** Opening Supplied passage block **

Cady v. Fraser

222 P.2d 422, 122 Colo. 252, 1950 Colo. LEXIS 244
CourtSupreme Court of Colorado
DecidedJuly 24, 1950
Docket16376
StatusPublished
Cited by14 cases

This text of 222 P.2d 422 (Cady v. Fraser) is published on Counsel Stack Legal Research, covering Supreme Court of Colorado primary law. Counsel Stack provides free access to over 12 million legal documents including statutes, case law, regulations, and constitutions.

Bluebook
Cady v. Fraser, 222 P.2d 422, 122 Colo. 252, 1950 Colo. LEXIS 244 (Colo. 1950).

Opinion

Mr. Justice Stone

delivered the opinion of the court.

This is an action against a physician and surgeon for damages for alleged malpractice. Plaintiff in his complaint alleges that he was treated by defendant for a fractured ankle; that in such treatment defendant failed to use proper care, and that he “refused to allow this *254 plaintiff to obtain other medical aid or assistance, although repeatedly requested to do so by this plaintiff.” At the trial, the court granted a motion for dismissal for failure of proof. Of the three points specified here for reversal, two concern the sufficiency of the evidence to require submission of the case to the jury, and the third relates to the rejection of evidence.

It first is urged that “treatment after discharge and in spite of protest is malpractice similar to an assault and damaged is presumed.” The substance of the testimony on that point is that defendant was employed, not by the plaintiff, but by the plaintiff’s employer, or his insurer, for treatment of the fractured ankle; that sometime during his eighty-one day stay in the hospital, plaintiff told defendant that he wanted an orthopedic doctor, and defendant replied that he didn’t need one and that the insurance company wouldn’t stand for the expense; that thereafter plaintiff told defendant “to get off the case,” but he refused, and continued with his treatment and care; that plaintiff had someone at the hospital call his employer to ask for the services of another physician and did not get one; that he then had his daughter call up “the state industrial bureau” and that as a result, Dr. Barnard, a bone and joint surgeon of twenty years’ experience in that field, came and examined him, in consultation with defendant, and that thereafter plaintiff made no further attempt to obtain the services of another physician or to discharge defendant. There is no testimony that plaintiff at any time refused the ministrations of defendant or suffered them unknowingly. His own testimony discloses that he accepted such ministrations, reported to defendant the fact and locations of his pain, and that after his discharge from the hospital he voluntarily went to defendant’s office for further examination, and has continued since his hospitalization to use an elastic stocking prescribed by him.

This testimony tendered no issue of trespass for the jury. First, it is not embraced in the issues *255 pleaded. Negligence in treatment, as alleged in the complaint, and treatment without employment, present basically different claims. Hershey v. Peake, 115 Kan. 562, 223 Pac. 1113, and Rolater v. Strain, 39 Okla. 572, 137 Pac. 96. The one is based on. the existence of a contract and authority for service, and the other upon the lack of such contract or authority. The one is based on lack of care or skill in the performance of services contracted for, and the other on wrongful trespass on the person regardless of the skill or care employed. The assertion of one is a denial of the other. Both claims cannot exist at the same time. In the case before us the pleading of failure to use proper care necessarily implies authority to treat and negates trespass. While issues may properly be tried even when not pleaded, yet they must be deliberately presented and knowingly considered by the court. Counsel is not required to be on the alert to challenge every objectionable question or answer lest it be later made the basis of another claim than that intentionally and fairly tendered. Second, plaintiff’s own testimony discloses beyond dispute his acceptance of, his acquiescence in, and his ratification of the services of defendant, notwithstanding instruction to “get off the case,” and the expressed desire that his employer obtain another physician to treat him.

** Closing Supplied passage block **
** Opening Supplied entries block **

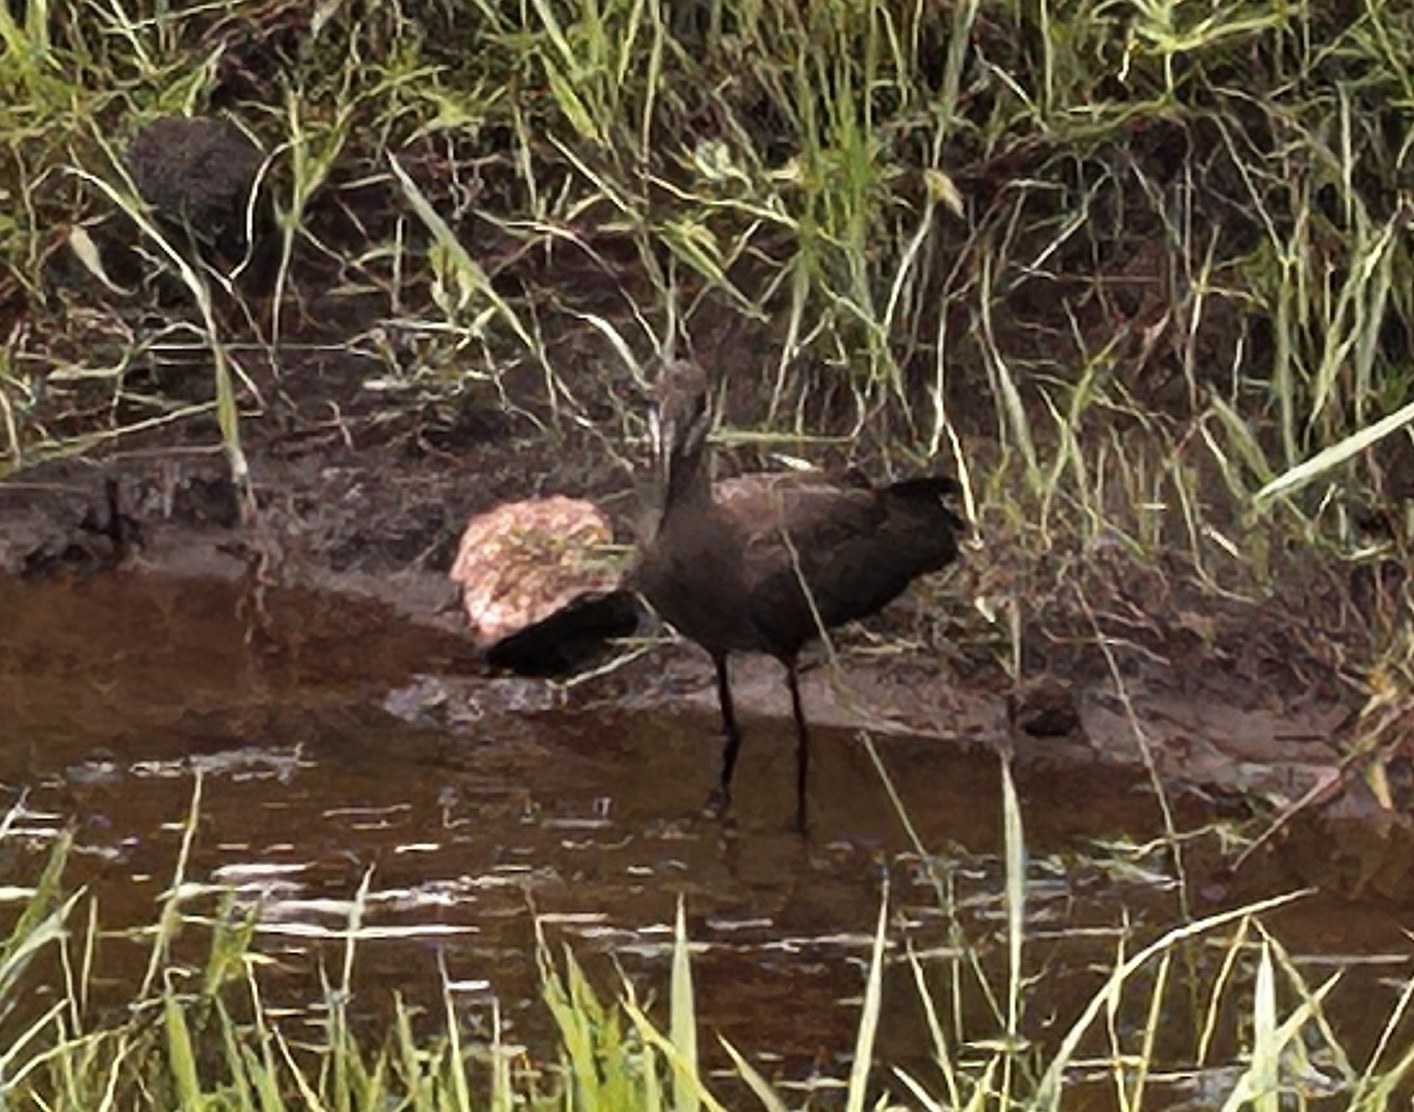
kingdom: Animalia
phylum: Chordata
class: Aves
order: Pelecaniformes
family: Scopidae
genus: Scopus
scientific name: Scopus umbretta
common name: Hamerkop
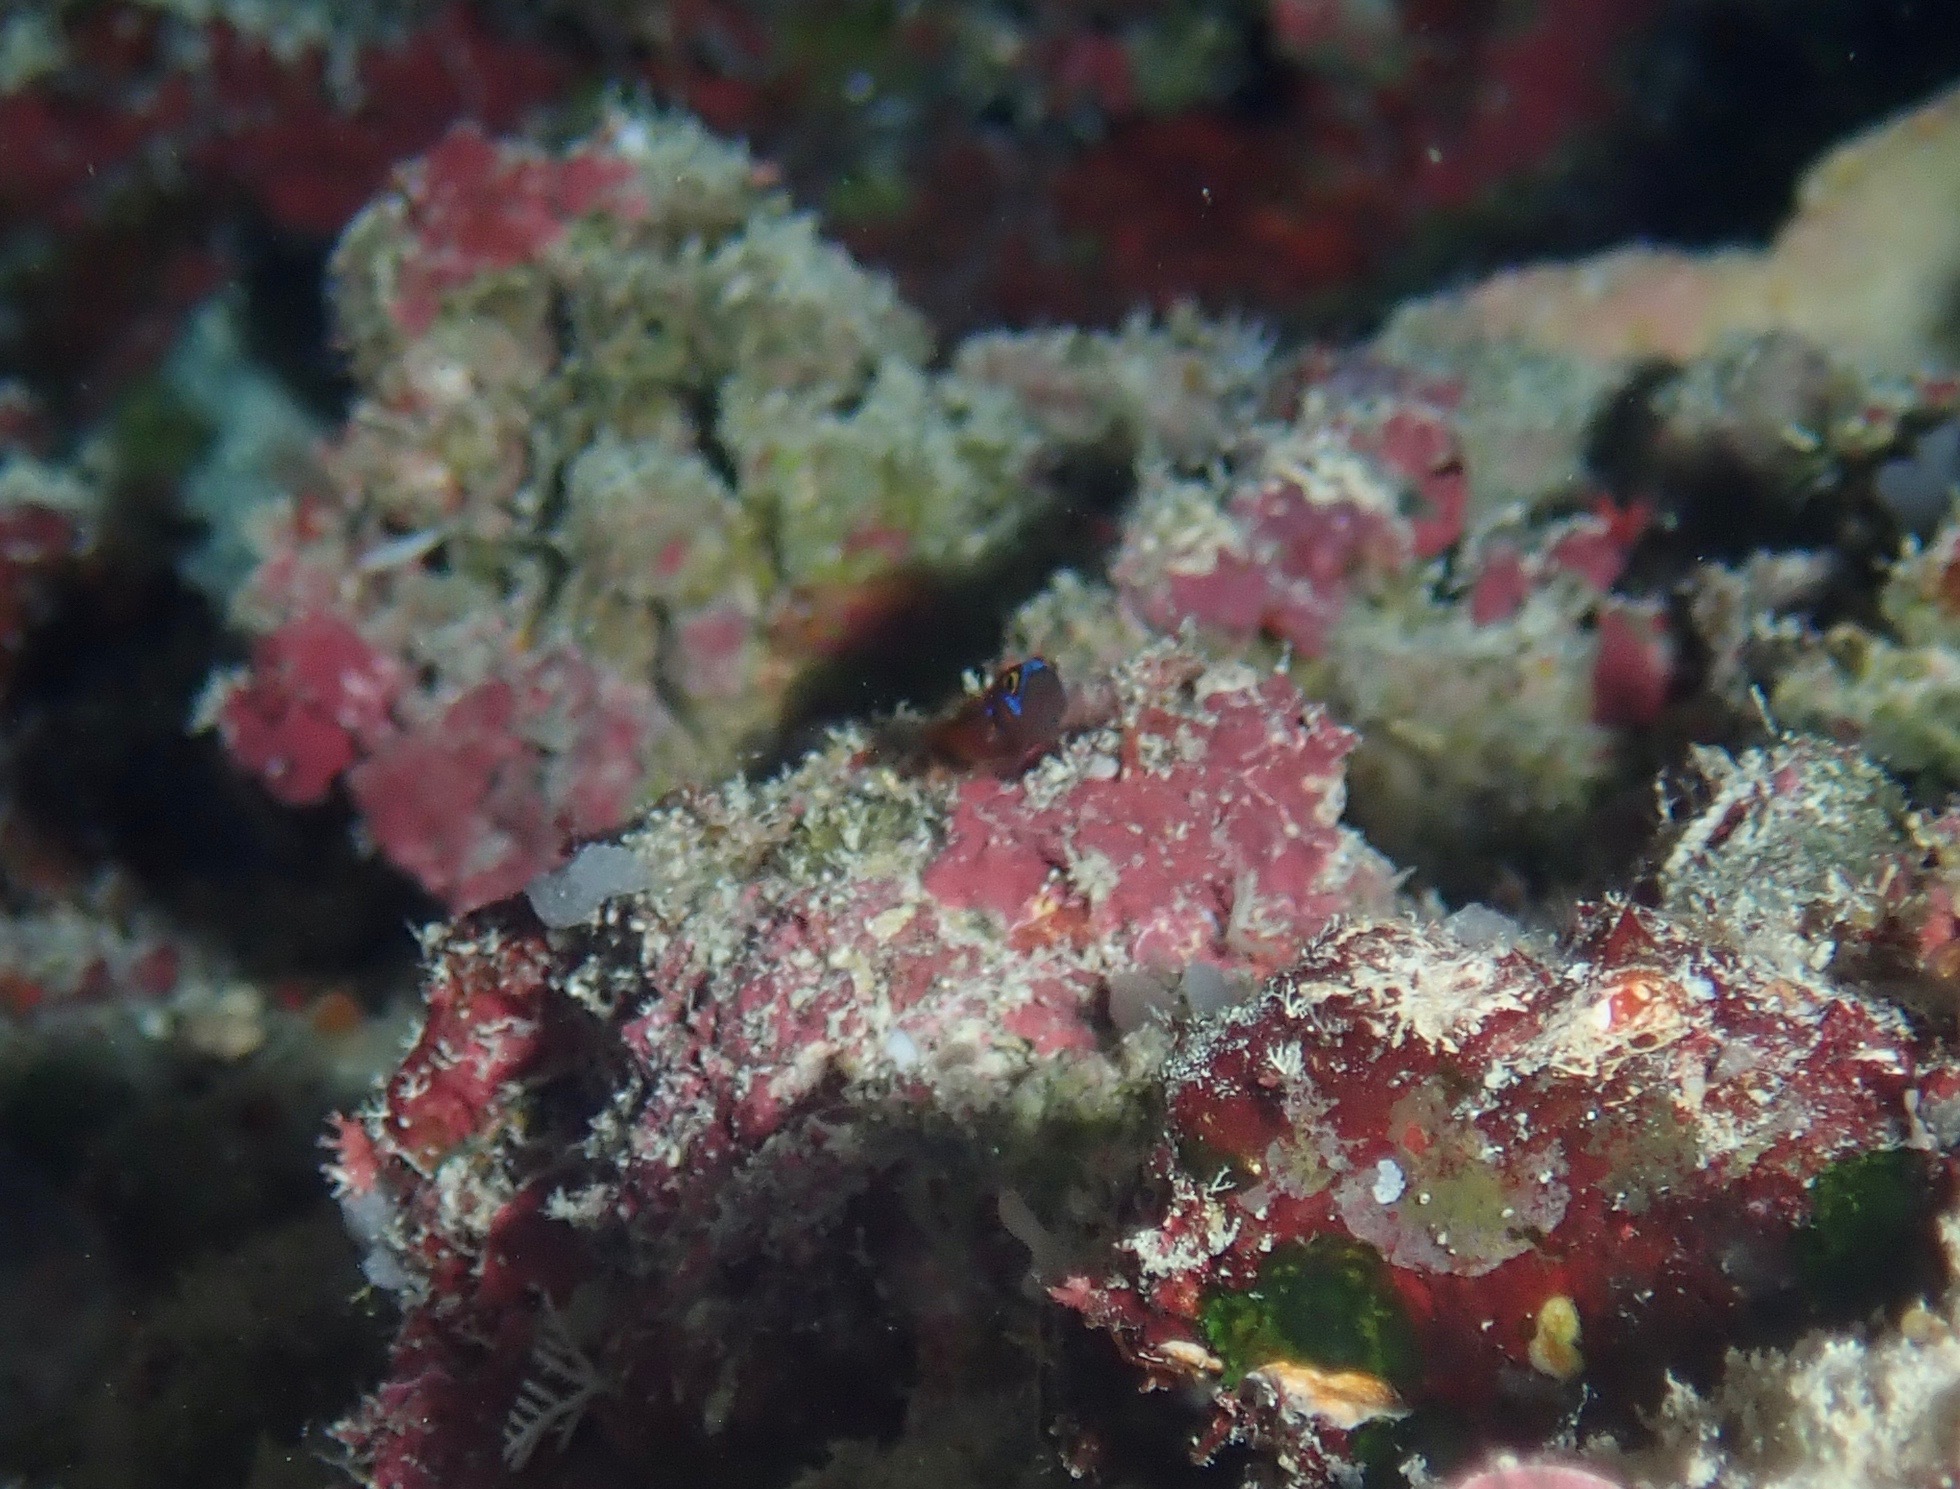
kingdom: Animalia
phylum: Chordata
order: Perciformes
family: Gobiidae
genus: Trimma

** Closing Supplied entries block **
** Opening Supplied entries block **

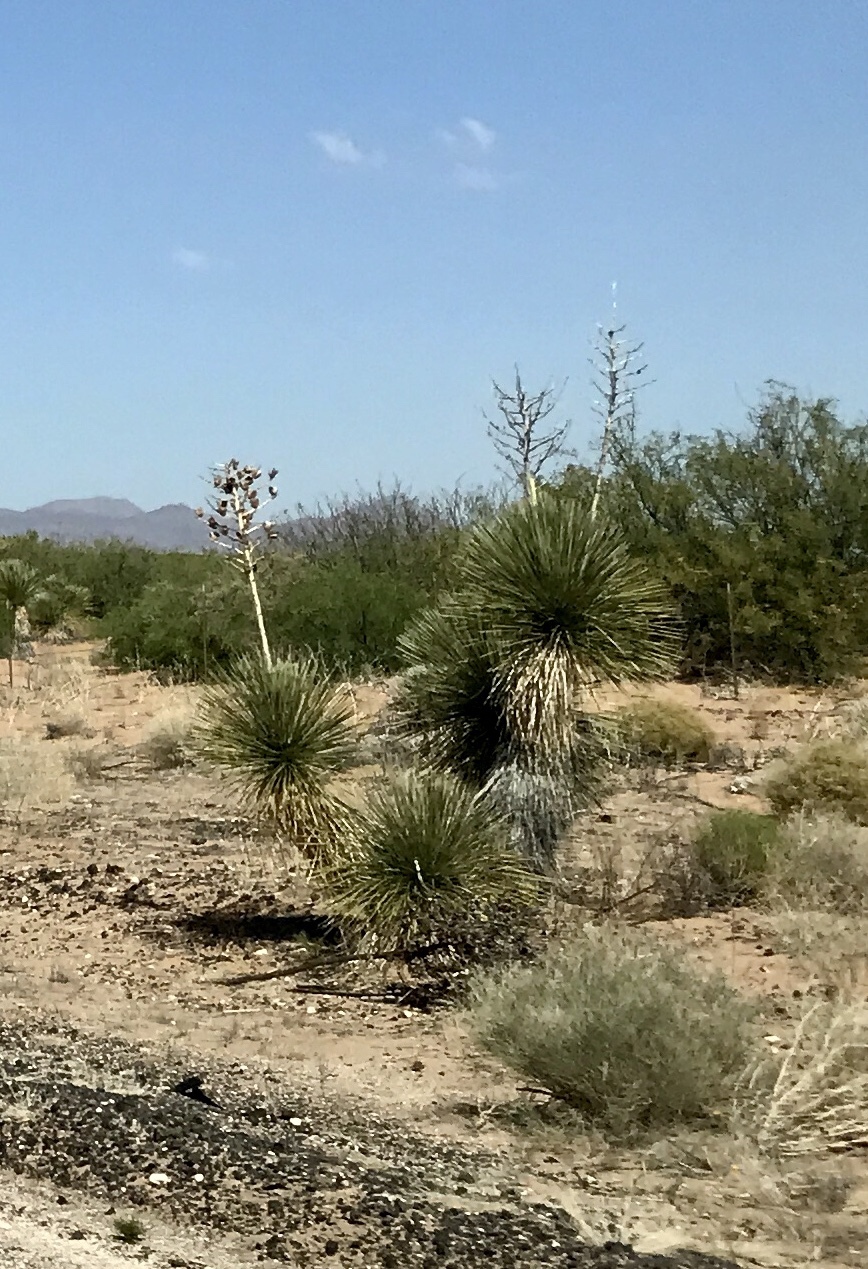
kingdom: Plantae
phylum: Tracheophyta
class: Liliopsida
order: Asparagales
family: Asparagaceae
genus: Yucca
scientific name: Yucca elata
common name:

** Closing Supplied entries block **

Using the information:
a. According to the Cady v. Fraser opinion, how many days did the plaintiff spend in the hospital?
b. Carry the Cady v. Fraser opinion forward from its final sentence shown.
The material has no connection to the opinion.

Responses per task:
a. Eighty-one days.

b.
It next is urged that “defendant’s failure to inform plaintiff that he had a broken and unhealed bone in need of further treatment was malpractice.” The injury occurred in the summer of 1942. The trial was begun on the thirtieth day of September, 1948. Not surprisingly, defendant had no recollection of what he had told plaintiff as to the lack of union of the bone at that time. There is little, if any, conflict in the evidence. The substance of the testimony concerning this contention is that plaintiff suffered a Pott’s fracture — a fracture of the internal malleolus—and that after the cast was put on an X ray disclosed the fractured bone in good position. Dr. Barnard, the only expert witness other than *256 defendant, testified from a second examination of plaintiff in March 1947 that: “the X ray shows very good position of the bone. There is, however, a line here which shouldn’t be — this dark line — which indicates that there isn’t bony union across. We call it a nonunion, but the position is very good. That is very good for any end result. The only thing is that this isn’t united—this bone—and the X ray shows that. However, clinically, it is united; on examination it is united with gristle; there is gristle there, and that gristle keeps that bone in position; otherwise, it would slip from one side to the other.” He further testified that the bone in its then condition performed its function of keeping the small bone of the ankle from slipping sidewise, and that, as to stability, “It isn’t solid, on pressure, but I don’t think he had much instability of that ankle. I couldn’t slip the ankle around. There wasn’t a normal range of motion in the ankle, but the bone wasn’t slipping out of its normal place.” Even though defendant may not have informed plaintiff as to nonunion of the bone at the time of his discharge from the hospital, there is no basis for claim of lack of skill or of negligent treatment. Where there is no evidence that further treatment was needed than that admittedly prescribed, or that there was any other reason for explaining to plaintiff a then existing condition of the bone, and no evidence that plaintiff suffered injury by lack of knowledge as to such condition, failure to inform the patient thereof is not malpractice.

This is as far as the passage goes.